[Selected text Boundary: Start]

No more private life

You may think you have a clue about the privacy issues of the information revolution, but what if the very concept of privacy gets transformed?

Our concept of privacy relies on the fact that it's hard to discover information about other people. Today, you've all got private lives that are not open to me. Even those of you with blogs, or even lifelogs. But we're already seeing some interesting tendencies in the area of attitudes to privacy on the internet among young people, under about 25; if they've grown up with the internet they have no expectation of being able to conceal information about themselves. They seem to work on the assumption that anything that is known about them will turn up on the net sooner or later, at which point it is trivially searchable.

That's an excerpt from the transcript of a speech by science fiction writer Charles Stross. It's a long read, but a fascinating look at the near future. Stross says we're all going to end up on Wikipedia -- and that means far, far more than you think it does.

Posted in: Current Affairs


Wed, 05/16/2007 - 7:27am

andy Warhol once said something like "We'll all be famous for 15 minutes"?

So I guess we'll all end up as tabloid fodder, like Charlie Sheen, or Lindsay Lohan
(paris hilton's going to be checking into the GRAYBAR Hilton soon. Britney's lost her mind; Anna Nicole's dead- help! we're running out of "IT" girls!)

but fortunately, fort Wayne, there will always be ROACH!

say what you will( i cant do anything about it). just spell my name right?

[Selected text Boundary: End]

Work order: Repeat the passage of the privacy post that begins at the words "andy Warhol once" and stops after "always be ROACH!".

[Available data Boundary: Start]

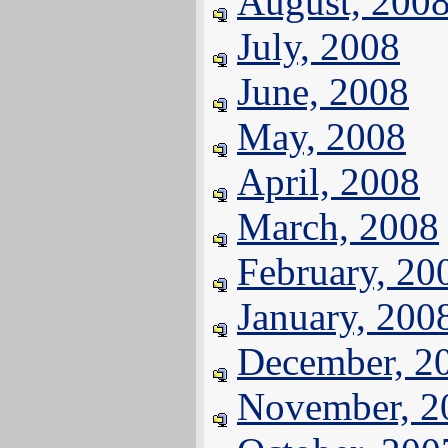
August, 200
July, 2008
June, 2008
May, 2008
April, 2008
March, 2008
February, 20
January, 200
December, 2
November, 2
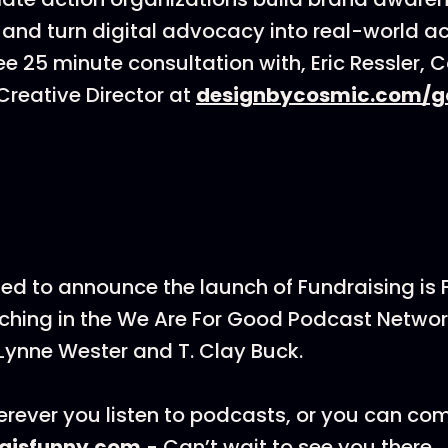
 and turn digital advocacy into real-world ac
ee 25 minute consultation with, Eric Ressler, 
reative Director at
designbycosmic.com/g
ted to announce the launch of Fundraising is
hing in the We Are For Good Podcast Networ
Lynne Wester and T. Clay Buck.
rever you listen to podcasts, or you can co
ngisfunny.com
- Can’t wait to see you there.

[Available data Boundary: End]

Result:
andy Warhol once said something like "We'll all be famous for 15 minutes"?

So I guess we'll all end up as tabloid fodder, like Charlie Sheen, or Lindsay Lohan
(paris hilton's going to be checking into the GRAYBAR Hilton soon. Britney's lost her mind; Anna Nicole's dead- help! we're running out of "IT" girls!)

but fortunately, fort Wayne, there will always be ROACH!